PHOTO: The shadow of Natchez Trace Bridge being cast over Highway 96. / Photo by Brooke Wanser
WARNING: This story contains information about suicide. If you or a loved one is thinking about suicide, please call the National Suicide Prevention Lifeline (NSPL) at 1-800-273-8255. The NSPL provides 24-hour, free support to those in distress, as well as prevention and crisis resources for you or loved ones.
BY ALEXANDER WILLIS
The iconic Natchez Trace Bridge in northwest Williamson County has long been plagued as a hotspot for suicides, with at least 32 people losing their lives there as of June, 2019.

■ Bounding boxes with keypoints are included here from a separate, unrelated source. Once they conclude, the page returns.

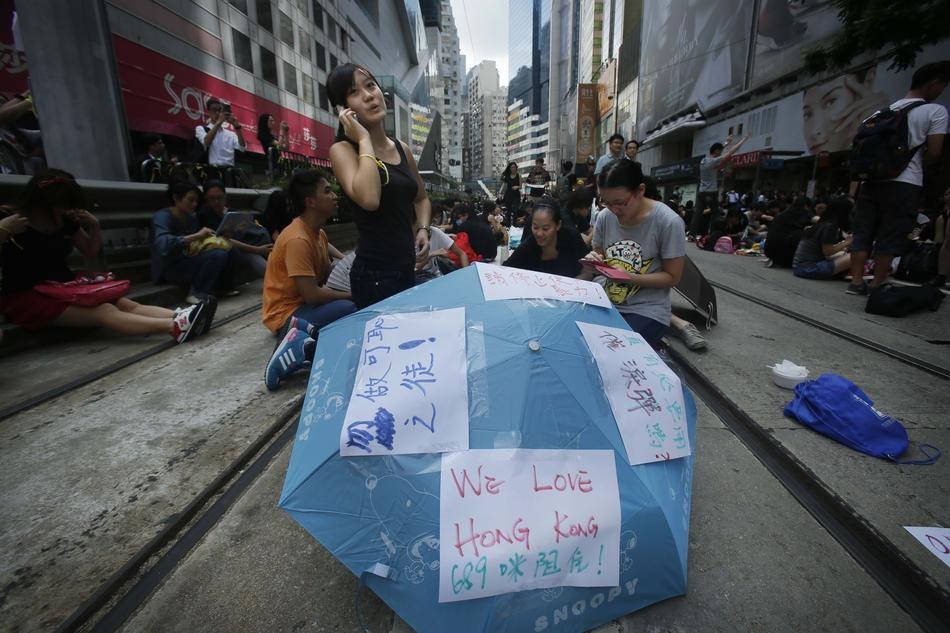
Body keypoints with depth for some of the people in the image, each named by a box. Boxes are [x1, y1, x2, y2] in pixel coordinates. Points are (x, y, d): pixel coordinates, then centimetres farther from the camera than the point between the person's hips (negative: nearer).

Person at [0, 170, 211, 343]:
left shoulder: (66, 222, 8)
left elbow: (92, 252, 17)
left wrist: (94, 227, 0)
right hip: (26, 297, -7)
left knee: (127, 304, -22)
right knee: (103, 312, -33)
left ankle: (179, 319, -45)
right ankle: (175, 327, -55)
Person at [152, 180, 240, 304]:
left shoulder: (191, 218, 10)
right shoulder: (162, 217, -14)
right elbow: (163, 245, -32)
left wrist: (216, 239, -12)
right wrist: (197, 235, -33)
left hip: (190, 262, 7)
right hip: (171, 269, -7)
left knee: (231, 251, -7)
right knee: (218, 255, -28)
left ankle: (224, 287, 5)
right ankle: (197, 294, -17)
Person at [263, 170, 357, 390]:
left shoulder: (319, 234, 9)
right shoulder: (297, 240, -21)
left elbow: (326, 278, 9)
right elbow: (312, 295, -24)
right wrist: (352, 295, -14)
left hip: (306, 305, 10)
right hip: (286, 314, -10)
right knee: (352, 310, -29)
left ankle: (302, 337, -9)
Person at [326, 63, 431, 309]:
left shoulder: (402, 149, 9)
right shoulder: (343, 149, -8)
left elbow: (421, 198, 24)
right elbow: (369, 199, -29)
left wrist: (422, 229, 5)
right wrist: (364, 140, -16)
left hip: (408, 269, 7)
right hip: (374, 275, -6)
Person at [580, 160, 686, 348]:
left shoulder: (668, 222, -15)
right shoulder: (604, 217, -3)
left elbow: (672, 277, -10)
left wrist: (630, 278, -23)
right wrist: (593, 262, -13)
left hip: (647, 310, -5)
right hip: (607, 303, 5)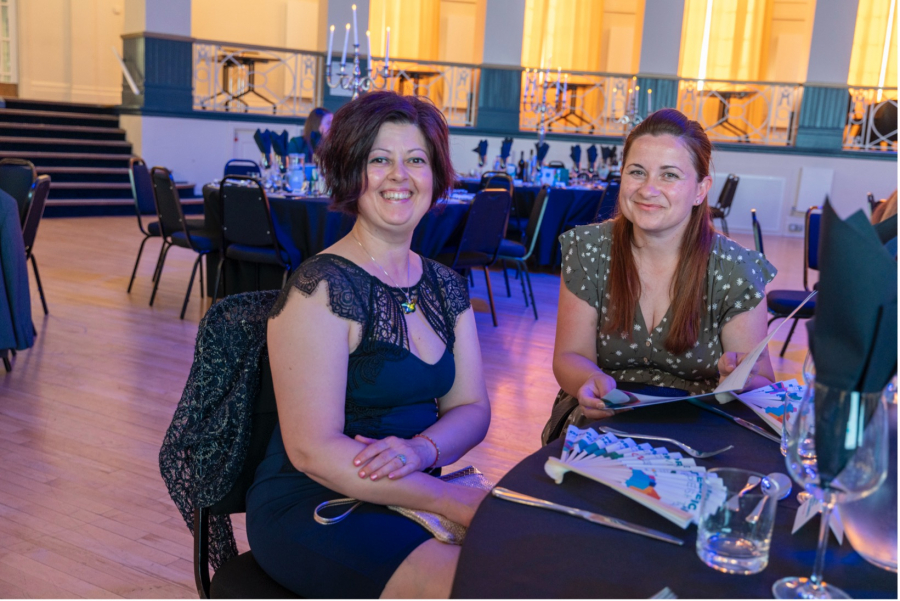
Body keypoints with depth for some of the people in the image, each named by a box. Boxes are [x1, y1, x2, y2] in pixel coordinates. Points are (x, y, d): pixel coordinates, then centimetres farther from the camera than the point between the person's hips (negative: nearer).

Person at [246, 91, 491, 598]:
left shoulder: (446, 286, 9)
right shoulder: (323, 288, -14)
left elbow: (472, 409, 8)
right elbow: (313, 449, -19)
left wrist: (422, 449, -16)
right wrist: (455, 502, -23)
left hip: (409, 496, 7)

While recently revealed plans to instal barriers on the bridge may not come to fruition for years, emergency phone boxes that connect directly to emergency services will be up and operational on Aug. 27, according to Natchez Trace Parkway Superintendent Mary Risser.
Currently, the bridge has two signs with text that urges those in emotional crisis to reach out to the National Suicide Prevention Lifeline, as well as the message, “there is hope.” Once the phone boxes are up and operational near the end of August, those suffering an emotional crisis will have the ability to get live support and consultation – whether they have a phone with them or not.
The phone boxes will be solar-powered, and placed at each end of the bridge. The existing signs will be rearranged as to not minimize the impact of the viewshed, according to Sarah Davis, chief ranger for the Natchez Trace Parkway.
Announced in October of last year, the implementation of phone boxes on Natchez Trace Bridge took over a year to come to fruition due to the Natchez Trace Parkway – the 444 mile-long highway of which the bridge is a part of – being federally owned. Put simply, any additions to the bridge must adhere to federal standards, which can often see a lengthy bureaucratic process.
“The federal government is bound by a lot of regulations that a state and local landowner doesn’t have to go through,” Davis had previously stated. “The bridge is itself a national, cultural resource.”
Despite the lengthy process, National Park Service staff hopes the phone boxes will help those suffering an emotional crisis at the bridge, and are also continuing their efforts in seeing barriers finally constructed. Construction is scheduled to begin in 2023.